Ttuutt, ttuutt, ttuutt…
Dengan gelisah aku menunggu deringan itu, akhirnya…
“Nomor yang anda tuju sedang sibuk, cobalah….”
Aku mencoba tetap tenang dan terus menghubunginya, tetapi sudah puluhan kali aku menelponnya tetap tidak ada jawaban. Level stres dan kemarahanku sudah sangat maksimal sehingga aku memutuskan untuk berlari menuju kerumahnya.

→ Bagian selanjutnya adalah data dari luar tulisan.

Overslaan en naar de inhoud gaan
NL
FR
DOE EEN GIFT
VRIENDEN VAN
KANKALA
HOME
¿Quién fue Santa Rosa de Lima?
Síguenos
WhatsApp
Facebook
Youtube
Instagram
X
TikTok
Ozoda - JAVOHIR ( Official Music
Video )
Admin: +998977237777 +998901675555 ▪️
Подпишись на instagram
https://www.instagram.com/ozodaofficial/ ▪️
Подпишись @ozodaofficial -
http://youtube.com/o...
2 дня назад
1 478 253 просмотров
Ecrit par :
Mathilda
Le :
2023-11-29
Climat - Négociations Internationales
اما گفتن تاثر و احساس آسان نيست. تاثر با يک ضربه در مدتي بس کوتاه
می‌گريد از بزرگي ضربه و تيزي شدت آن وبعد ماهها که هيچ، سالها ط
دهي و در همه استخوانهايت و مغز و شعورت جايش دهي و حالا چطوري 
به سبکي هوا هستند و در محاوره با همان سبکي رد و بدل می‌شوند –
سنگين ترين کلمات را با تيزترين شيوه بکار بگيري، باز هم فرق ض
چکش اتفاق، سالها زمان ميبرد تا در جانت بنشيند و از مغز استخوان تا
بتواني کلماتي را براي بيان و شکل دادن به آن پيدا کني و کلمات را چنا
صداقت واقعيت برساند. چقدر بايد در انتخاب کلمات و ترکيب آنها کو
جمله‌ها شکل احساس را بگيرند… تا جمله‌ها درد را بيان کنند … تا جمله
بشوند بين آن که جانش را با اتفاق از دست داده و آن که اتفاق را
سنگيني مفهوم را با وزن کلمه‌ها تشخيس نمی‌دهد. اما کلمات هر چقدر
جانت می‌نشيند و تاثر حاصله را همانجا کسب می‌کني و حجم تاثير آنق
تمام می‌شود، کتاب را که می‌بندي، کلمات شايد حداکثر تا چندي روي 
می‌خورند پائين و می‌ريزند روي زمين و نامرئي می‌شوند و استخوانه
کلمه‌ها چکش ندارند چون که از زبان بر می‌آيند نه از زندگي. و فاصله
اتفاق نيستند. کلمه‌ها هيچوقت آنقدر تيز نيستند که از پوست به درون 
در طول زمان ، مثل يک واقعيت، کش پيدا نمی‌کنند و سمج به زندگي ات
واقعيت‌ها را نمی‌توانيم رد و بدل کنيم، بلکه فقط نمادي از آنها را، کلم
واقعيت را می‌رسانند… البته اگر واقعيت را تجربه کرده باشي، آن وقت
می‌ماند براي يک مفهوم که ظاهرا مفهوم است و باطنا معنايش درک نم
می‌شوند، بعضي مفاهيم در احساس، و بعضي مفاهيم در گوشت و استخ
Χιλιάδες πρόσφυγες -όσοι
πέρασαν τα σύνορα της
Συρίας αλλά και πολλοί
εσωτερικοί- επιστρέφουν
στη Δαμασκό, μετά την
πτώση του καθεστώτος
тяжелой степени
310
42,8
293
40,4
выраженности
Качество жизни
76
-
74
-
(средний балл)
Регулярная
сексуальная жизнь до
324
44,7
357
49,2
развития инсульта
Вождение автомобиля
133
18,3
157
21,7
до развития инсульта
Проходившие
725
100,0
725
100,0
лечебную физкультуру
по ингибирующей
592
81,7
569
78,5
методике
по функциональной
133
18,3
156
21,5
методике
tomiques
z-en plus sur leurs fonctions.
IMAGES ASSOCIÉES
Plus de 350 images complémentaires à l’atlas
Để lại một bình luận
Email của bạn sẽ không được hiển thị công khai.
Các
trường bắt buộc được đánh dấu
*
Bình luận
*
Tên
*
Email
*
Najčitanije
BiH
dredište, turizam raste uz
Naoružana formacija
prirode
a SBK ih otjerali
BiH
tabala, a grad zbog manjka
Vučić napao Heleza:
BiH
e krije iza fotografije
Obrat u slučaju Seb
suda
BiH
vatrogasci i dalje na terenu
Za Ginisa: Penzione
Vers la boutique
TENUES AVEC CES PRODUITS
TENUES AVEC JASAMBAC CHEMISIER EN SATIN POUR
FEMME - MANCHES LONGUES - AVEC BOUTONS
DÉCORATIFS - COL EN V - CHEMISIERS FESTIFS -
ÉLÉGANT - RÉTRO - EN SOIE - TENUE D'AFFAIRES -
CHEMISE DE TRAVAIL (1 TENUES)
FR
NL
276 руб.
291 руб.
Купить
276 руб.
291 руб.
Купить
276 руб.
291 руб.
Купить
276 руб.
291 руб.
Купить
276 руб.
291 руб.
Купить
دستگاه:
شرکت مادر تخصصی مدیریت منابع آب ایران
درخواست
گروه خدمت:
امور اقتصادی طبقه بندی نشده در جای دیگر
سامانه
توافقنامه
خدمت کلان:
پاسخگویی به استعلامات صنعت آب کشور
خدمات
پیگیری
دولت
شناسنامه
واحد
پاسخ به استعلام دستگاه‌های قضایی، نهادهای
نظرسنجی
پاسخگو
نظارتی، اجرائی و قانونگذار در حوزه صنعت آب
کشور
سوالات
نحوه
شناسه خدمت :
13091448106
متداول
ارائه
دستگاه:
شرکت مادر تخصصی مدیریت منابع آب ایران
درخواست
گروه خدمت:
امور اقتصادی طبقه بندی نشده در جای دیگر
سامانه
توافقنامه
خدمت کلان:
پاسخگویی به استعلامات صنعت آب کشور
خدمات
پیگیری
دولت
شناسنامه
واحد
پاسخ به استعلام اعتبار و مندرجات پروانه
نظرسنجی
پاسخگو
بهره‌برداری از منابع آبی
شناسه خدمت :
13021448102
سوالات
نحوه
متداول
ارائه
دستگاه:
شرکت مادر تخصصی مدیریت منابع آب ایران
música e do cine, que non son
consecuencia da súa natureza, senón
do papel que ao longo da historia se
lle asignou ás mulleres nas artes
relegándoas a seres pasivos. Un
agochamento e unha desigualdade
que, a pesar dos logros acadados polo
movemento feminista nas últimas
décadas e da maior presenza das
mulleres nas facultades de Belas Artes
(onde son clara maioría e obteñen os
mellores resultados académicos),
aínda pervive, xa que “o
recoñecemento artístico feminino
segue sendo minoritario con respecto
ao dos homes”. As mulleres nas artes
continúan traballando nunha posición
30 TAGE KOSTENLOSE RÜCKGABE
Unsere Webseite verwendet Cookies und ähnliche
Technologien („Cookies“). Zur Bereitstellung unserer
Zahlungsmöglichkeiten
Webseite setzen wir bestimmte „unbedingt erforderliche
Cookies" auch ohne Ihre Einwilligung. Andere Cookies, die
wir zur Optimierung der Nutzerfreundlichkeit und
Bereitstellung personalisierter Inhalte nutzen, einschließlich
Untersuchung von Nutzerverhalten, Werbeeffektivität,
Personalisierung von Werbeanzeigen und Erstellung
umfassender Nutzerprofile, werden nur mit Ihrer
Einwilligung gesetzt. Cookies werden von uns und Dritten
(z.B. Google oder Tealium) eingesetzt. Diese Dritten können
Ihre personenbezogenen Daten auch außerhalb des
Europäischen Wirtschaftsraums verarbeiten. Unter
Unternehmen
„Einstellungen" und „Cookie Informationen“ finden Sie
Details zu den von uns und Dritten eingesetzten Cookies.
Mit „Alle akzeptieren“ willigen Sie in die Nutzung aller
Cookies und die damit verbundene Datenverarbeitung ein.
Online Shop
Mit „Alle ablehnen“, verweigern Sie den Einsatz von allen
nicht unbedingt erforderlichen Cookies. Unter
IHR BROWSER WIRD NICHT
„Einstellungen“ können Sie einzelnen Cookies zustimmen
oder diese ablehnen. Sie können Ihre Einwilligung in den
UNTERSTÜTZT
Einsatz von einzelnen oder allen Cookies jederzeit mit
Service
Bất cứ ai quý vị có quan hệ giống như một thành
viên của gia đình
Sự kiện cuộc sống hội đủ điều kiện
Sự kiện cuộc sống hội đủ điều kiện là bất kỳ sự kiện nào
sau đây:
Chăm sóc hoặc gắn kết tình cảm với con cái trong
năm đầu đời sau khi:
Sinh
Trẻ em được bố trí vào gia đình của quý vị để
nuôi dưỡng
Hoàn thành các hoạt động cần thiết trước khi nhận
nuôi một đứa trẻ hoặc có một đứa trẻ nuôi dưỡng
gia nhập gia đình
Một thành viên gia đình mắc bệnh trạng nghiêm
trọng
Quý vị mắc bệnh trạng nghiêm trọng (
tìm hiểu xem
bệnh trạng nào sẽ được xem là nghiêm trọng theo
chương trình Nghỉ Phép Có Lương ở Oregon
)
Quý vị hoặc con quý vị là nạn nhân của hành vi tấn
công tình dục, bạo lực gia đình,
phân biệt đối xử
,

Dalam perjalanan, aku tetap mencoba menghubunginya. Beberapa menit menaiki taksi, aku sampai disebuah apartemen tempat Si Prince tinggal. Aku menaiki lift menuju lantai 4 di kamar nomor 414 itu, aku memencet bel tetapi tidak ada jawaban. Setelah beberapa kali mencoba dan tidak ada jawaban, perasaan stres dan marah kini berganti menjadi cemas. “Apa dia pingsan?” Pikirku. Dengan tergesa-gesa, aku mengambil kunci rumahnya untuk membuka pintu. Saat pintu terbuka, keadaan didalam rumahnya sangat sepi.
“Ray! Ray! Dimana kamu?” Kataku mencarinya, memasuki salah satu ruangan. Ruangan itu sangat berantakan dengan buku yang berserakan dimana-mana.
Aku sangat terkejut melihat Ray alias Si Prince yang tergeletak di dekat tumpukan buku yang berserakan. Aku berlari mendekati tubuhnya.
“Ray! Ray! Bangun Ray! Kamu gak apa-apa kan?” Kataku panik sambil menggoyangkan badannya.
“Ray!!!!!” Teriakku.
“Hmm, apa?” Jawabnya dengan suara pelan.
“Syukurlah, dia masih bisa bangun.” Pikirku.
Dia sering tertidur atau bisa dibilang tergeletak dilantai rumahnya seperti sekarang ini. Terkadang dia kelelahan hingga pingsan saat mengerjakan naskahnya. Dia bangun dari tempatnya berbaring sambil mengusap matanya dan terduduk di sana.